• _RECORDS FOR THE EXERCISE_
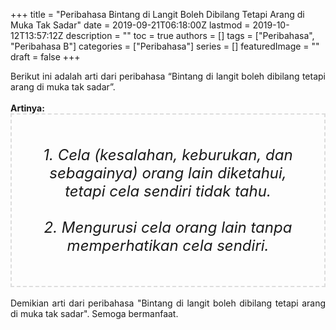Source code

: +++
title = "Peribahasa Bintang di Langit Boleh Dibilang Tetapi Arang di Muka Tak Sadar"
date = 2019-09-21T06:18:00Z
lastmod = 2019-10-12T13:57:12Z
description = ""
toc = true
authors = []
tags = ["Peribahasa", "Peribahasa B"]
categories = ["Peribahasa"]
series = []
featuredImage = ""
draft = false
+++

<div dir="ltr" style="text-align: left;" trbidi="on"><div style="text-align: justify;">Berikut ini adalah arti dari peribahasa “Bintang di langit boleh dibilang tetapi arang di muka tak sadar”.</div><br /><div style="text-align: justify;"><b>Artinya:</b></div><div style="border: 2px dashed #ddd; font-size: 24px; height: auto; margin: 0 auto; padding: 50px; text-align: center; width: auto;"><i>1. Cela (kesalahan, keburukan, dan sebagainya) orang lain diketahui, tetapi cela sendiri tidak tahu.<br /><br />2. Mengurusi cela orang lain tanpa memperhatikan cela sendiri.</i></div><div style="text-align: justify;"><br /></div><div style="text-align: justify;">Demikian arti dari peribahasa "Bintang di langit boleh dibilang tetapi arang di muka tak sadar". Semoga bermanfaat.</div></div>
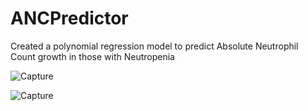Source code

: # ANCPredictor
Created a polynomial regression model to predict Absolute Neutrophil Count growth in those with Neutropenia 




![Capture](https://user-images.githubusercontent.com/11828890/97516644-cea61100-1950-11eb-9652-fc29ed6bee84.PNG)




![Capture](https://user-images.githubusercontent.com/11828890/97516683-e67d9500-1950-11eb-896d-a3a33faa5ec4.PNG)
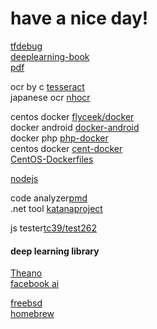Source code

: # have a nice day!
[tfdebug](https://github.com/jaassoon/jaassoon.github.io/blob/master/tensorflow/tf-debug/)  
[deeplearning-book](https://github.com/exacity/deeplearningbook-chinese)  
[pdf](https://github.com/exacity/deeplearningbook-chinese/releases/download/v0.5-beta/dlbook_cn_v0.5-beta.pdf)  

ocr by c [tesseract](https://github.com/tesseract-ocr/tesseract)  
japanese ocr [nhocr](https://github.com/fireae/nhocr) 

centos docker [flyceek/docker](https://github.com/flyceek/docker)  
docker android [docker-android](https://github.com/nekocode/docker-android)  
docker php [php-docker](https://github.com/vkyii/docker)  
centos docker [cent-docker](https://github.com/internavenue/dockerfiles)  
[CentOS-Dockerfiles](https://github.com/CentOS/CentOS-Dockerfiles)

[nodejs](https://github.com/nodejs/node)  

code analyzer[pmd](https://github.com/pmd/pmd)  
.net tool [katanaproject](https://github.com/icyjiang/katanaproject)

js tester[tc39/test262](https://github.com/tc39/test262)  

#### deep learning library
[Theano](https://github.com/Theano/Theano)  
[facebook ai](https://github.com/facebookresearch/ParlAI)  

[freebsd](https://github.com/freebsd/freebsd)  
[homebrew](https://github.com/Homebrew/brew)


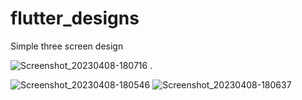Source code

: # flutter_designs

Simple three screen design

![Screenshot_20230408-180716](https://user-images.githubusercontent.com/67966223/230744582-91050175-74a7-4a59-a94c-3c74d581f7bc.png)
.

![Screenshot_20230408-180546](https://user-images.githubusercontent.com/67966223/230744567-99866ce2-d3ee-4e4c-a1a6-db7548ac80d3.png)
![Screenshot_20230408-180637](https://user-images.githubusercontent.com/67966223/230744570-1371a84f-b1e7-4b40-aced-0fa19a3dc2dc.png)

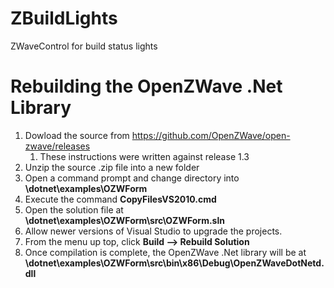 ZBuildLights
============

ZWaveControl for build status lights


Rebuilding the OpenZWave .Net Library
=====================================

1. Dowload the source from https://github.com/OpenZWave/open-zwave/releases
    1. These instructions were written against release 1.3
2. Unzip the source .zip file into a new folder **<zwave source>**
3. Open a command prompt and change directory into **<zwave source>\dotnet\examples\OZWForm**
4. Execute the command **CopyFilesVS2010.cmd**
5. Open the solution file at **<zwave source>\dotnet\examples\OZWForm\src\OZWForm.sln**
6. Allow newer versions of Visual Studio to upgrade the projects.
7. From the menu up top, click **Build --> Rebuild Solution**
8. Once compilation is complete, the OpenZWave .Net library will be at **<zwave source>\dotnet\examples\OZWForm\src\bin\x86\Debug\OpenZWaveDotNetd.dll**
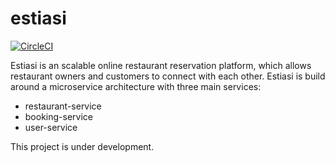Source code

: # estiasi

[![CircleCI](https://circleci.com/gh/alexvlis/estiasi.svg?style=svg)](https://circleci.com/gh/alexvlis/estiasi)

Estiasi is an scalable online restaurant reservation platform, which allows restaurant owners and customers to connect with each other. Estiasi is build around a microservice architecture with three main services:
* restaurant-service
* booking-service
* user-service

This project is under development.
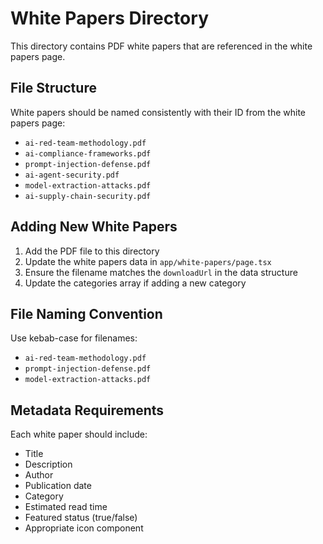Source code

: # White Papers Directory

This directory contains PDF white papers that are referenced in the white papers page.

## File Structure

White papers should be named consistently with their ID from the white papers page:

- `ai-red-team-methodology.pdf`
- `ai-compliance-frameworks.pdf`
- `prompt-injection-defense.pdf`
- `ai-agent-security.pdf`
- `model-extraction-attacks.pdf`
- `ai-supply-chain-security.pdf`

## Adding New White Papers

1. Add the PDF file to this directory
2. Update the white papers data in `app/white-papers/page.tsx`
3. Ensure the filename matches the `downloadUrl` in the data structure
4. Update the categories array if adding a new category

## File Naming Convention

Use kebab-case for filenames:
- `ai-red-team-methodology.pdf`
- `prompt-injection-defense.pdf`
- `model-extraction-attacks.pdf`

## Metadata Requirements

Each white paper should include:
- Title
- Description
- Author
- Publication date
- Category
- Estimated read time
- Featured status (true/false)
- Appropriate icon component 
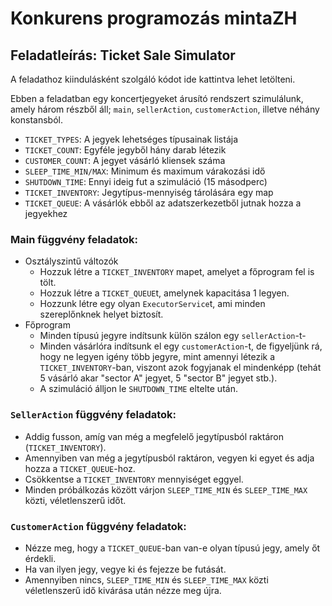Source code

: 
# Konkurens programozás mintaZH

## Feladatleírás: Ticket Sale Simulator

A feladathoz kiindulásként szolgáló kódot ide kattintva lehet letölteni.

Ebben a feladatban egy koncertjegyeket árusító rendszert szimulálunk, amely három részből
áll; `main`, `sellerAction`, `customerAction`, illetve néhány konstansból.

- `TICKET_TYPES`: A jegyek lehetséges típusainak listája
- `TICKET_COUNT`: Egyféle jegyből hány darab létezik
- `CUSTOMER_COUNT`: A jegyet vásárló kliensek száma
- `SLEEP_TIME_MIN/MAX`: Minimum és maximum várakozási idő
- `SHUTDOWN_TIME`: Ennyi ideig fut a szimuláció (15 másodperc)
- `TICKET_INVENTORY`: Jegytípus-mennyiség tárolására egy map
- `TICKET_QUEUE`: A vásárlók ebből az adatszerkezetből jutnak hozza a jegyekhez

### Main függvény feladatok:

- Osztályszintű változók
    - Hozzuk létre a `TICKET_INVENTORY` mapet, amelyet a főprogram fel is tölt.
    - Hozzuk létre a `TICKET_QUEUE`t, amelynek kapacitása 1 legyen.
    - Hozzunk létre egy olyan `ExecutorService`t, ami minden szereplőnknek helyet biztosít.
- Főprogram
    - Minden típusú jegyre indítsunk külön szálon egy `sellerAction`-t-
    - Minden vásárlóra indítsunk el egy `customerAction`-t, de figyeljünk rá, hogy ne legyen igény több jegyre, mint amennyi létezik a `TICKET_INVENTORY`-ban, viszont azok fogyjanak el mindenképp (tehát 5 vásárló akar "sector A" jegyet, 5 "sector B" jegyet stb.).
    - A szimuláció álljon le `SHUTDOWN_TIME` eltelte után.

### `SellerAction` függvény feladatok:

- Addig fusson, amíg van még a megfelelő jegytípusból raktáron (`TICKET_INVENTORY`).
- Amennyiben van még a jegytípusból raktáron, vegyen ki egyet és adja hozza a `TICKET_QUEUE`-hoz.
- Csökkentse a `TICKET_INVENTORY` mennyiséget eggyel.
- Minden próbálkozás között várjon `SLEEP_TIME_MIN` és `SLEEP_TIME_MAX` közti, véletlenszerű időt.

### `CustomerAction` függvény feladatok:

- Nézze meg, hogy a `TICKET_QUEUE`-ban van-e olyan típusú jegy, amely őt érdekli.
- Ha van ilyen jegy, vegye ki és fejezze be futását.
- Amennyiben nincs, `SLEEP_TIME_MIN` és `SLEEP_TIME_MAX` közti véletlenszerű idő kivárása után nézze meg újra.
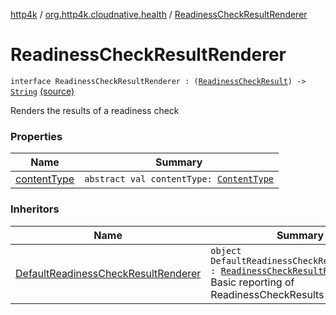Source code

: [http4k](../../index.md) / [org.http4k.cloudnative.health](../index.md) / [ReadinessCheckResultRenderer](./index.md)

# ReadinessCheckResultRenderer

`interface ReadinessCheckResultRenderer : (`[`ReadinessCheckResult`](../-readiness-check-result/index.md)`) -> `[`String`](https://kotlinlang.org/api/latest/jvm/stdlib/kotlin/-string/index.html) [(source)](https://github.com/http4k/http4k/blob/master/http4k-cloudnative/src/main/kotlin/org/http4k/cloudnative/health/ReadinessCheckResultRenderer.kt#L10)

Renders the results of a readiness check

### Properties

| Name | Summary |
|---|---|
| [contentType](content-type.md) | `abstract val contentType: `[`ContentType`](../../org.http4k.core/-content-type/index.md) |

### Inheritors

| Name | Summary |
|---|---|
| [DefaultReadinessCheckResultRenderer](../-default-readiness-check-result-renderer/index.md) | `object DefaultReadinessCheckResultRenderer : `[`ReadinessCheckResultRenderer`](./index.md)<br>Basic reporting of ReadinessCheckResults |
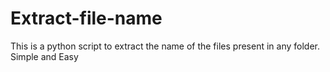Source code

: # Extract-file-name
This is a python script to extract the name of the files present in any folder. Simple and Easy
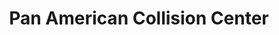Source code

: ---
title: "Pan American Collision Center"
url: /los-gatos/pan-american-collision-center/
shop: Autowerkstatt
---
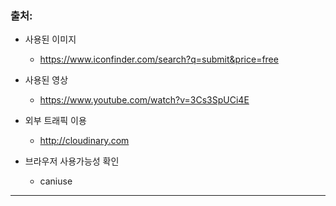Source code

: ### 출처:

- 사용된 이미지

  - https://www.iconfinder.com/search?q=submit&price=free

- 사용된 영상

  - https://www.youtube.com/watch?v=3Cs3SpUCi4E

- 외부 트래픽 이용
  - http://cloudinary.com
- 브라우저 사용가능성 확인
  - caniuse

---
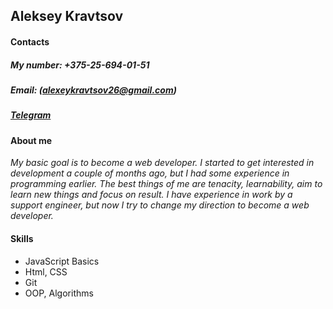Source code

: ## Aleksey Kravtsov

#### Contacts
##### My number: *+375-25-694-01-51*
##### Email: *(alexeykravtsov26@gmail.com)*
##### [Telegram](https://t.me/Aleksey_Kravtsov_17)


#### About me
*My basic goal is to become a web developer. I started to get interested in development a couple of months ago, but I had some experience in programming earlier. The best things of me are tenacity, learnability, aim to learn new things and focus on result. I have experience in work by a support engineer, but now I try to change my direction to become a web developer.*

#### Skills

* JavaScript Basics
* Html, CSS
* Git
* OOP, Algorithms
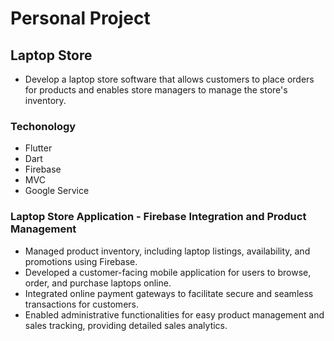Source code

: # Personal Project
## Laptop Store

- Develop a laptop store software that allows customers to place orders for products and enables store managers to manage the store's inventory.
### Techonology
- Flutter
- Dart
- Firebase
- MVC
- Google Service

### Laptop Store Application - Firebase Integration and Product Management
- Managed product inventory, including laptop listings, availability, and promotions using Firebase.
- Developed a customer-facing mobile application for users to browse, order, and purchase laptops online.
- Integrated online payment gateways to facilitate secure and seamless transactions for customers.
- Enabled administrative functionalities for easy product management and sales tracking, providing detailed sales analytics.

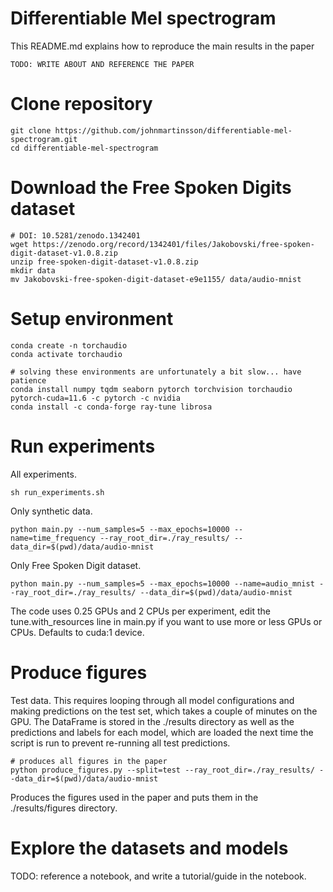 # Differentiable Mel spectrogram

This README.md explains how to reproduce the main results in the paper

    TODO: WRITE ABOUT AND REFERENCE THE PAPER
    
# Clone repository

    git clone https://github.com/johnmartinsson/differentiable-mel-spectrogram.git
    cd differentiable-mel-spectrogram

# Download the Free Spoken Digits dataset
    
    # DOI: 10.5281/zenodo.1342401
    wget https://zenodo.org/record/1342401/files/Jakobovski/free-spoken-digit-dataset-v1.0.8.zip
    unzip free-spoken-digit-dataset-v1.0.8.zip
    mkdir data
    mv Jakobovski-free-spoken-digit-dataset-e9e1155/ data/audio-mnist
    
# Setup environment


    conda create -n torchaudio
    conda activate torchaudio
    
    # solving these environments are unfortunately a bit slow... have patience
    conda install numpy tqdm seaborn pytorch torchvision torchaudio pytorch-cuda=11.6 -c pytorch -c nvidia
    conda install -c conda-forge ray-tune librosa

# Run experiments

All experiments.

    sh run_experiments.sh

Only synthetic data.

    python main.py --num_samples=5 --max_epochs=10000 --name=time_frequency --ray_root_dir=./ray_results/ --data_dir=$(pwd)/data/audio-mnist
   
Only Free Spoken Digit dataset.

    python main.py --num_samples=5 --max_epochs=10000 --name=audio_mnist --ray_root_dir=./ray_results/ --data_dir=$(pwd)/data/audio-mnist
    
The code uses 0.25 GPUs and 2 CPUs per experiment, edit the tune.with_resources line in main.py if you want to use more or less GPUs or CPUs. Defaults to cuda:1 device.

# Produce figures

Test data. This requires looping through all model configurations and making predictions on the test set, which takes a couple of minutes on the GPU. The DataFrame is stored in the ./results directory as well as the predictions and labels for each model, which are loaded the next time the script is run to prevent re-running all test predictions.

    # produces all figures in the paper
    python produce_figures.py --split=test --ray_root_dir=./ray_results/ --data_dir=$(pwd)/data/audio-mnist
    
Produces the figures used in the paper and puts them in the ./results/figures directory.

# Explore the datasets and models

TODO: reference a notebook, and write a tutorial/guide in the notebook.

• _YOUR TASK_
Print the lines above from the one with "##### [Telegram](https://t.me/Aleksey_Kravtsov_17)" through the one with "#### About me", both included, exactly as written and nothing more.

• _EXERCISE RESPONSE_
##### [Telegram](https://t.me/Aleksey_Kravtsov_17)


#### About me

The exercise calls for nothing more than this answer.